▸ **EXERCISE AIM**
State how many lines in the listing contain the string "none", and add nothing to that number.

▸ **LISTED RECORDS**

◆ ◆ ◆ ◆ ◆ ◆ ◆

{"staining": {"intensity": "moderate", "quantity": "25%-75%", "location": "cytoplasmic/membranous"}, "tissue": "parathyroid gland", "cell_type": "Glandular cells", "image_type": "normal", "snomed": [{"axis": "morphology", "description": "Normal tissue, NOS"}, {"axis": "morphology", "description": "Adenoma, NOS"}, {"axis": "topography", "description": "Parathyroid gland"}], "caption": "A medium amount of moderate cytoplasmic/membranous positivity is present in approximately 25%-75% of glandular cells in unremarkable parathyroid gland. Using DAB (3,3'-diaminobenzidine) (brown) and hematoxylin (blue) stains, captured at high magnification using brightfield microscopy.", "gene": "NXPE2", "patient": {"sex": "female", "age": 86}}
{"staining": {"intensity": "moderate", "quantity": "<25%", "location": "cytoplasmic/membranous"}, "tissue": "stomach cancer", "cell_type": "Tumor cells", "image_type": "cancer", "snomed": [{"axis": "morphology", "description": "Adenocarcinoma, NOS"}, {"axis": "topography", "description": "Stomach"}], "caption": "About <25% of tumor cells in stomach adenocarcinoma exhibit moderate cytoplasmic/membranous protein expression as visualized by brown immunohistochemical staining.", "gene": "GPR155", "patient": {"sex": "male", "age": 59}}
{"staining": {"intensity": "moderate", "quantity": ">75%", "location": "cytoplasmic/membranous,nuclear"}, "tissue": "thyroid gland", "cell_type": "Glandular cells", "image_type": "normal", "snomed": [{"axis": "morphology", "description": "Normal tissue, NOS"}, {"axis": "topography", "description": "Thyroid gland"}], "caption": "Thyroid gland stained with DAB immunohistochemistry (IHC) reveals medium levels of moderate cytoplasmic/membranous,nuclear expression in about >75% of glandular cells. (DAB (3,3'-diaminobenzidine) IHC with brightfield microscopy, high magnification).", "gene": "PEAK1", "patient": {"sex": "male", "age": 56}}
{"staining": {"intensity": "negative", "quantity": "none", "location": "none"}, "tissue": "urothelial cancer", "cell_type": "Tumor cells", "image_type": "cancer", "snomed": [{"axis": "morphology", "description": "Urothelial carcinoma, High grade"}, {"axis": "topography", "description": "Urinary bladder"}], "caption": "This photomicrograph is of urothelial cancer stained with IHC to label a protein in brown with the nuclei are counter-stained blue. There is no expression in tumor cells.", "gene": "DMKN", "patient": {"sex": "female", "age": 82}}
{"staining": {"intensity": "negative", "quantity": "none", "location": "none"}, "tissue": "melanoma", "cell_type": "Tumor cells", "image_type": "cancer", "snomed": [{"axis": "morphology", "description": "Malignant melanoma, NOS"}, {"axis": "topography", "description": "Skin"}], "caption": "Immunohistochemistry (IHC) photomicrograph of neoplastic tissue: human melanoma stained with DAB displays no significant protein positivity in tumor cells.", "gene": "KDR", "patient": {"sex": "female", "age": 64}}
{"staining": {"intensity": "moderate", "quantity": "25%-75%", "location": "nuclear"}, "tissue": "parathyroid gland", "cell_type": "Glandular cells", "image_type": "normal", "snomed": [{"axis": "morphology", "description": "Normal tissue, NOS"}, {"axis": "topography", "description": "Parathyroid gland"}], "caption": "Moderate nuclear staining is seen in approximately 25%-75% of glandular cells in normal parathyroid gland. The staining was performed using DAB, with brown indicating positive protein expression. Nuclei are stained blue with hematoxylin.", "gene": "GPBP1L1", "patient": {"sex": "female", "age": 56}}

◆ ◆ ◆ ◆ ◆ ◆ ◆

▸ **OUTPUT OF THE TASK**
2